Some associates speculated that Mr. Ovitz negotiated so aggressively in part because he really did not want to leave Creative Artists.

Yesterday, Mr. Ovitz explained his decision to join Disney this way: "It was time to do something different. It was right for me. This opportunity was extraordinary. It was done quickly and cleanly."

Terms of Mr. Ovitz's employment contract with Disney were not disclosed.

Mr. Ovitz was known to have become restless as an agent and upset about the perception that he had badly fumbled the negotiations with Mr. Bronfman to lead MCA and its Universal Pictures studio, a job somewhat similar to the one he is now taking at Disney.

Mr. Ovitz's widely publicized negotiations with MCA had created turmoil at Creative Artists. And the atmosphere at the agency had become even more unstable after its second-ranking executive, Ron Meyer, left to become president of MCA in the wake of Mr. Ovitz's failed talks with Mr. Bronfman.


"The last two months have been very hard on him," an industry executive close to Mr. Ovitz said. "His standing went down in the community. He had fewer options in August than he had in June."

But Mr. Ovitz denied that there were any problems at Creative Artists. He said he viewed the Disney job as an extraordinary opportunity.

"I have known Michael for 25 years," Mr. Ovitz said. "I have watched this company and the people, and the asset base was too much not to go for it."

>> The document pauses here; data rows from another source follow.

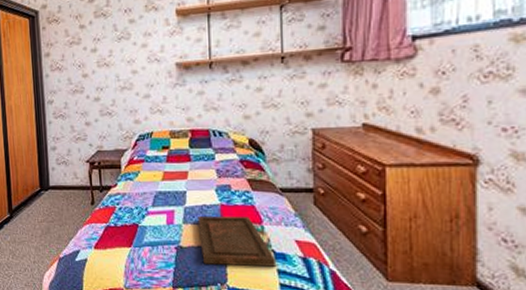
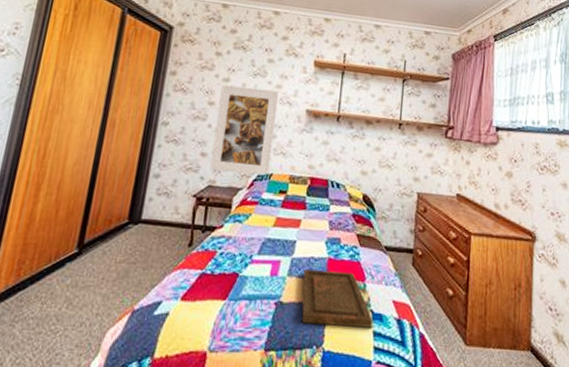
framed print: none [91,50,150,136] -> present [210,84,278,175]

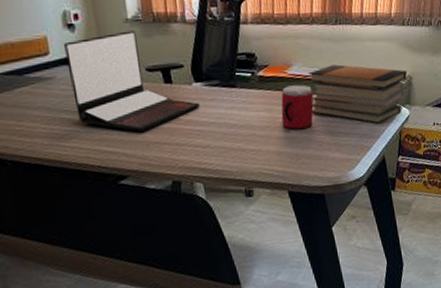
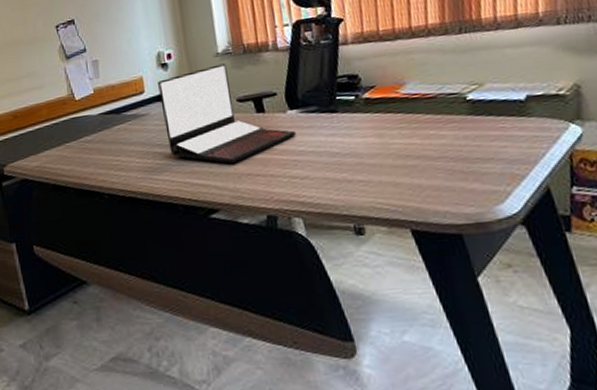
mug: present [281,85,314,129] -> none [394,104,439,156]
book stack: present [308,64,407,124] -> none [427,77,573,146]

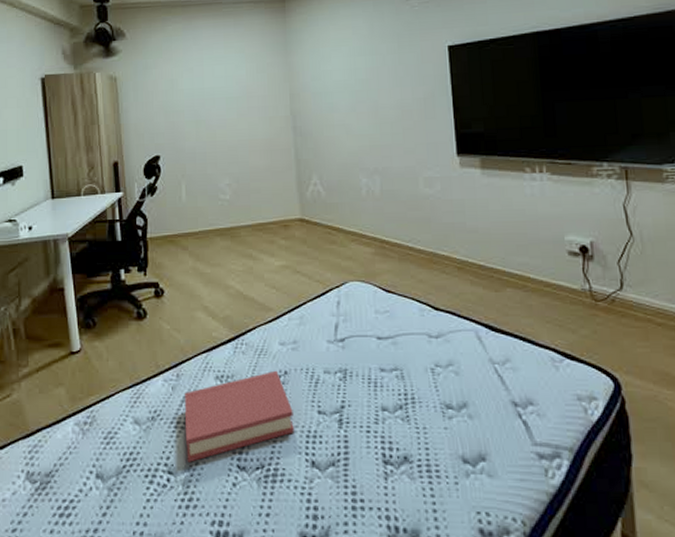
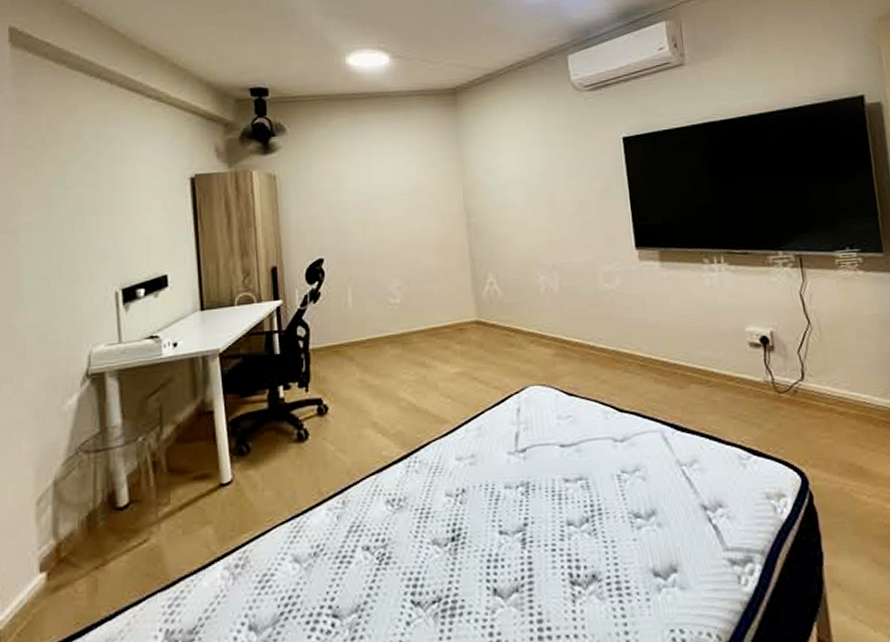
hardback book: present [185,370,294,462] -> none [352,488,474,602]

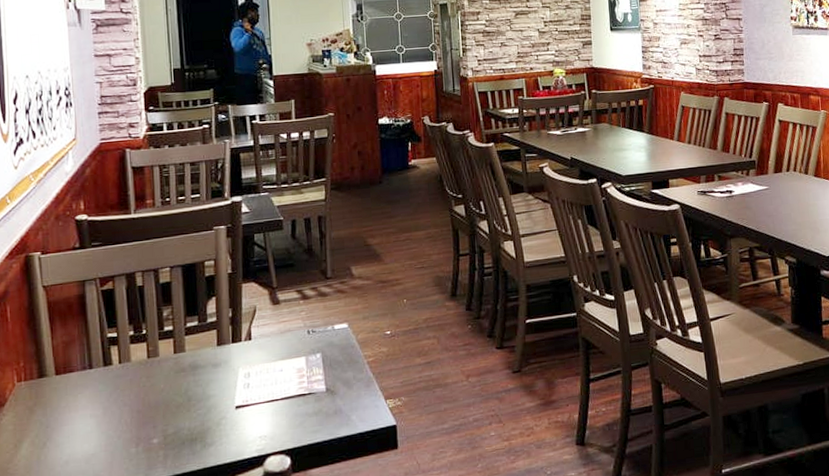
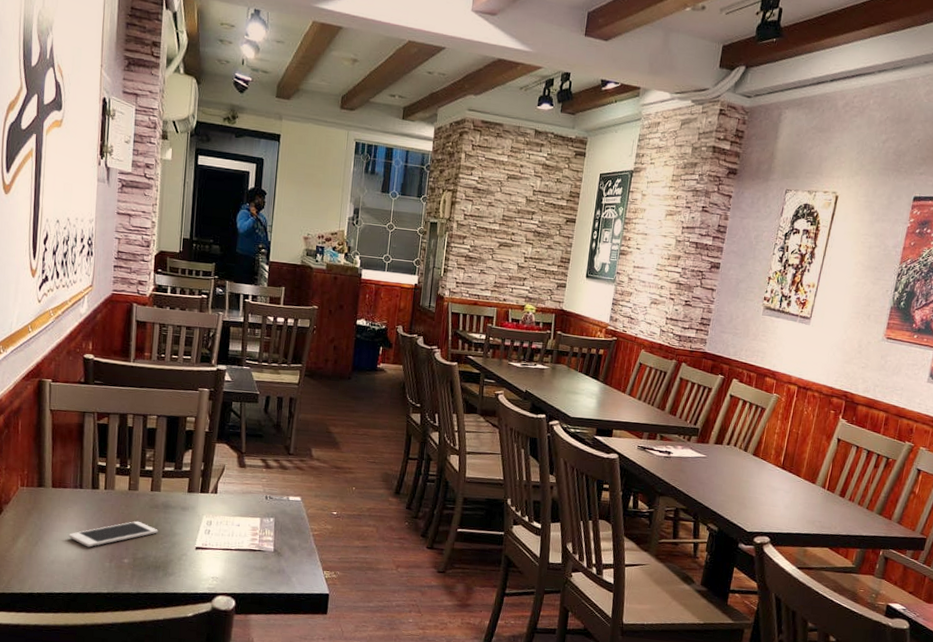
cell phone: none [82,391,189,435] -> present [68,521,158,547]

Many Wall Street analysts said yesterday that in Mr. Ovitz, Mr. Eisner was hiring one of the most talented people in Hollywood. "Eisner has finally solved the succession question," said Harold Vogel, who follows entertainment for Cowen & Co., an investment firm.

But some analysts wondered privately yesterday just how Mr. Ovitz would enjoy working for a close friend. Mr. Ovitz had a ready answer.

"I am working for Michael and the shareholders," he said in a telephone interview. "That is not different than working for my clients."


Mr. Ovitz will be nominated to the Disney board but he will not also serve as chief operating officer, an added role of many presidents of large corporations.

That position will go unfilled, but is effectively being carried out by Sanford M. Litvack, the chief of corporate operations. Mr. Litvack and Stephen F. Bollenbach, the chief financial officer, will continue to report directly to Mr. Eisner.

Mr. Ovitz will oversee the various operating divisions: Capital Cities/ABC, theme parks, entertainment, and consumer products will report to him.